Rex Ybañez
| Special to the News-Leader
This week’s guest is Rex Ybañez, who lives in Springfield, Missouri. He first discovered writing when he was eight years old. Rex writes professionally, but his favorite genre is poetry. A project that he has especially enjoyed working on since 2023 is creating spaces for local artists and finding intersections between housing justice and the arts through Springfield Tenants Unite, the local tenant union. One unique fact about Ybañez is that he has been a published poet, a grant writer, a content writer for businesses and nonprofit organizations, a featured guest in local columns, and a copy editor for K-12 science curriculum. ~ David L Harrison
Spam, Mingus, and the making of a poet
I didn’t grow up knowing I’d become a poet. I grew up toggling between worlds — white, rural Bolivar during the week and the warm, bustling Filipino diaspora in Battlefield and Springfield on weekends. My dad never taught us Bisaya, but he made sure we were immersed in the culture. Even so, I always felt caught in between. Was I White? Filipino? Both? Neither?
In high school and college, I never read Filipino American writers. However, I studied African-American, Latin American, and world literature while earning my English degree at Southwest Baptist University, becoming the first Filipino American to graduate with an arts degree there in 2013. Still, I avoided writing about my heritage. It didn’t seem like poetry material.

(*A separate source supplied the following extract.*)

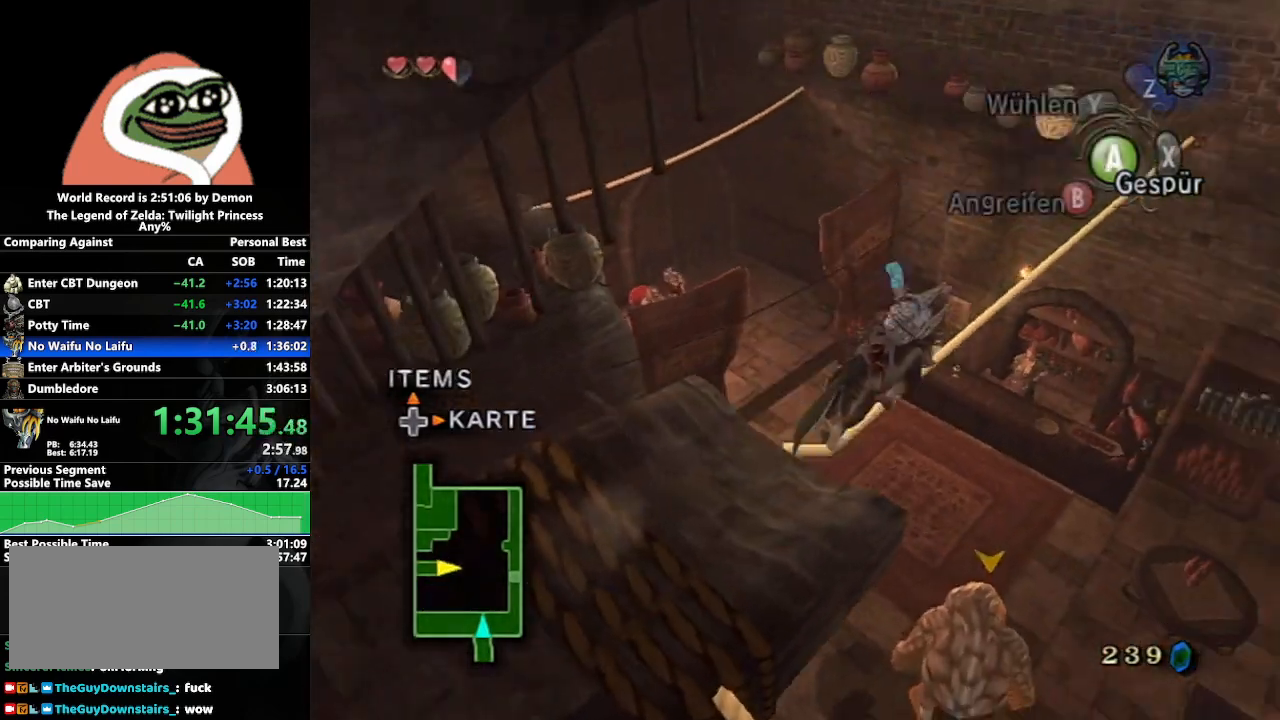
{"buttons": [], "left_stick": "up", "right_stick": "center", "events": []}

That changed in 2018. At Missouri State University, I took a class on literary publication. During a discussion on diverse voices, I admitted I’d never written about race or identity. My professor challenged me: “Try it. There’s an audience for that.” I took her advice to heart.

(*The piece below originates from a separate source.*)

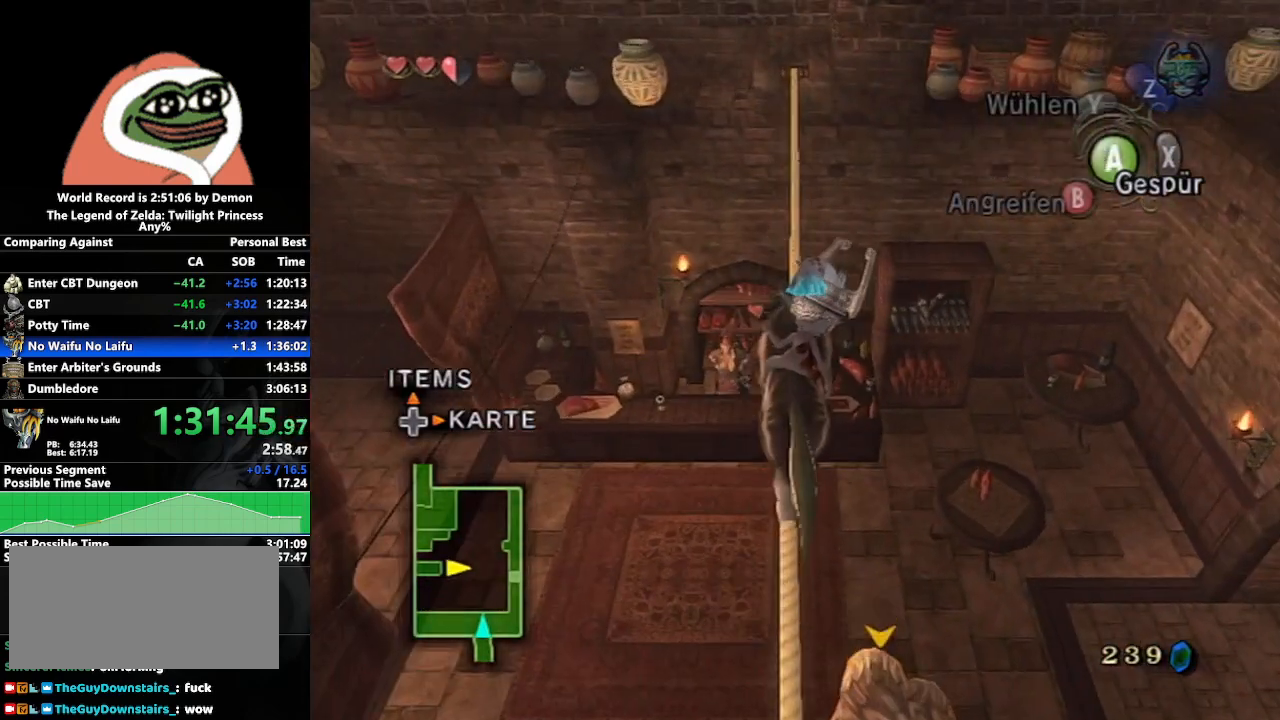
{"buttons": [], "left_stick": "up", "right_stick": "center", "events": []}
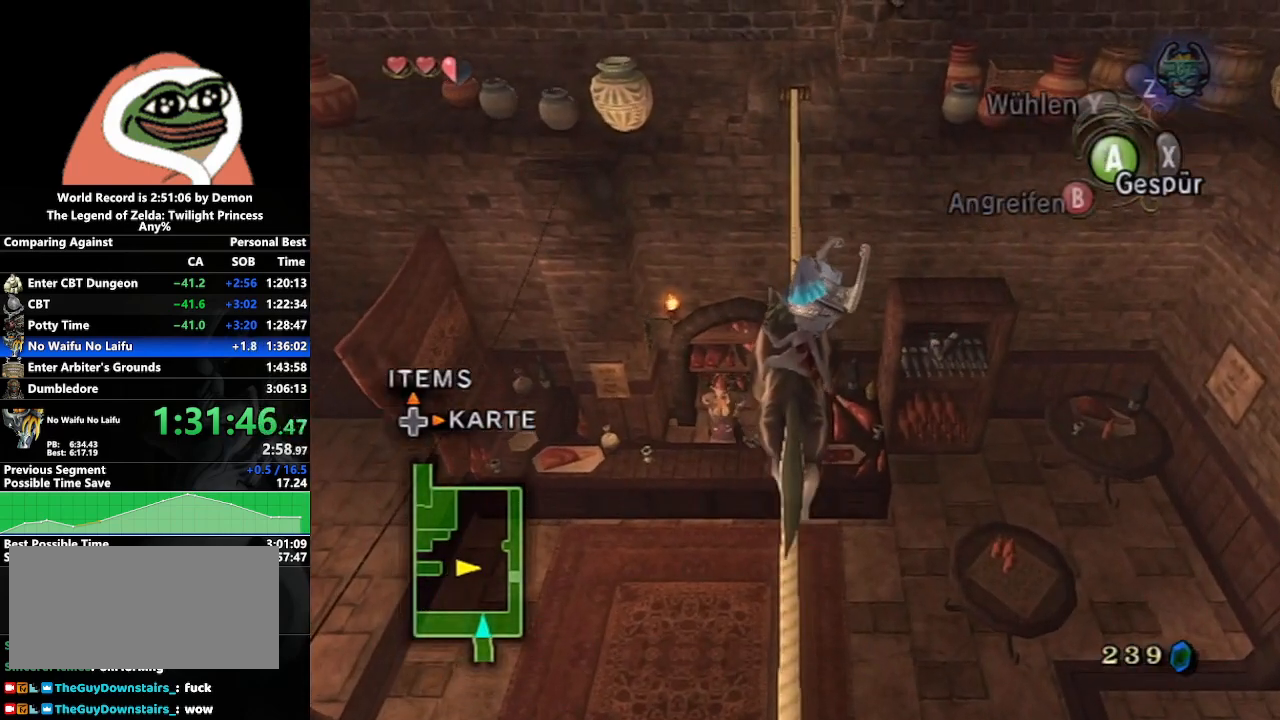
{"buttons": [], "left_stick": "up", "right_stick": "center", "events": []}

Since then, my poems have started to look more like me. In 2020, three pieces on race and heritage were displayed at Drury University’s Pool Arts Center as part of an exhibit called Race in America. A year later, I wrote a poem about something culturally relevant to me — Spam.
Yes, that Spam.
I’d cooked Spamsilog — Spam with garlic rice and eggs — for a partner while Charles Mingus played on vinyl. The moment felt small, but it carried generations. And I was tickled when I was so confident in submitting to a respected independent journal called “Doubly Mad,” who published later in July of 2021:
Spam, or Silog Party & Mingus
On my day off I
woke up in my girlfriend’s
bed & drove back to
my place grabbing
rice & eggs from
home for silog a traditional
Filipino breakfast She
had never had Spam,
telling me she was
told that it meant
“Stuff Posing As Meat”
growing up I remarked
It’s more like ground-up pork loaf
which I think sounds
better I have Charles
spinning on the record
player with his dead band at
his command raising hell in
four movements as I turn
on the oven vent &
fry up this stuff in
thin slices letting all pink
sides crunch sizzling &
popping with snare
& hi-hat the faint
scent of bacon erecting
my hominid brain as
this jazz makes me
shake my bum I can’t stop
dancing as I cook Even
as I lead my darling
to the kitchen to make
eggs she says I look
like a video game character
in a tutorial who moves
too fast Wait for me! she
says Now with
over-easy surprise over
rice I take those bites I
want Spam to mean
Silog Party & Mingus I
think it’s genius She eats
& cannot believe
it She wishes it wasn’t
meat Of course
Spam is hard to beat
◆◆◆
Now, my poetry lives where I do: in the everyday intersections of culture, memory, and morning meals.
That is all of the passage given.